Pergelaran pasar ramadhan secara mandiri di masing-masing Kecamatan yang ada di Banjarmasin diperkenankan buka.


Salah satunya pergelaran pasar ramadhan yang berada di Halaman Kantor Kecamatan Banjarmasin Selatan. Terlihat para pedagang menjual berbagai aneka makanan dan takjil untuk berbuka puasa.


Gina pedagang kue di pasar ramadhan Kecamatan Banjarmasin Selatan mengaku baru kali ini dirinya berjualan di pasar ramadhan.


Mengingat sebelumnya, dirinya hanya berjualan melalui online dengan memanfaatkan sosial media miliknya sendiri.


"Apalagi pandemi kemarin saya jualan online. Kalau sekarang karena ada pasar ramadhan. Saya pun ikut memasang lapak disini dan disini pertama kali dilaksanakan pasar ramadhan," ungkapnya saat diajak jurnalis terasbanua.com berbincang-bincang.

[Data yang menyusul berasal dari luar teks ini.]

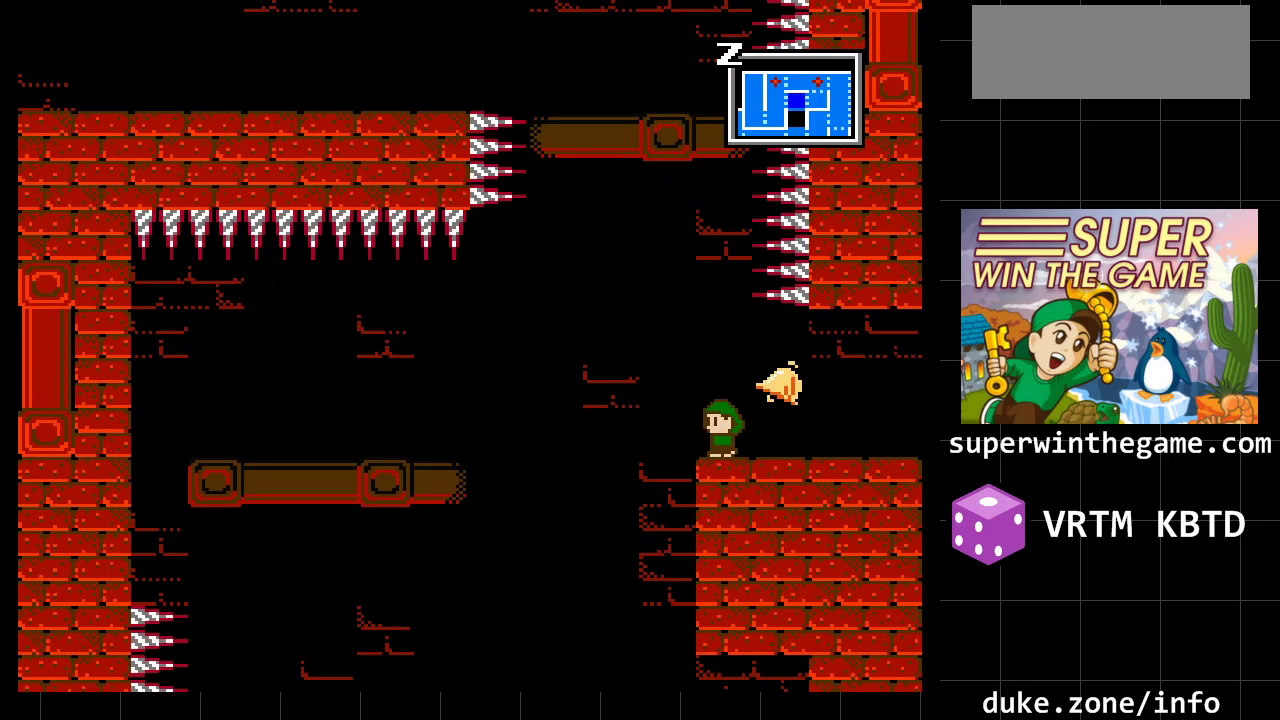
{"buttons": ["DPAD_LEFT"], "events": []}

Tentunya dengan pergelaran pasar ramadhan di masing-masing Kecamatan ini cukup membantu para UMKM yang ingin berjualan selama bulan ramadhan.


Mengingat dua tahun sudah tidak ada pergelaran pasar ramadhan, sehingga paling tidak hadirnya pasar ramadhan di masing-masing kecamatan bisa mengobati kerinduan masyarakat selama ini.


"Karena sudah lama tidak ada pasar ramadhan. Cuman ya memang disini agak sepi karena tidak banyak lapak orang jualan yang kurang menarik masyarakat untuk kesini," tuturnya.


Sementara itu, Wali Kota Banjarmasin, Ibnu Sina telah melakukan peninjauan di beberapa pergelaran pasar ramadhan yang tersebar di lima Kecamatan di Banjarmasin selama dua hari ini.


"Kali ini pasar ramadhan di Kecamatan Banjarmasin Selatan yang saya kunjungi. Banyak menu berbuka puasa yang dijual dengan lengkap disini," ujarnya.


Ia berharap pergelaran pasar ramadhan yang dibuka di 8 titik di Banjarmasin ini bisa dimanfaatkan para pelaku usaha untuk berjualan.


"Supaya acil-acil, paman-paman dan UMKM bisa berjualan. Termasuk kaum muslim tidak kesulitan mencari menu bukaan," akhirnya.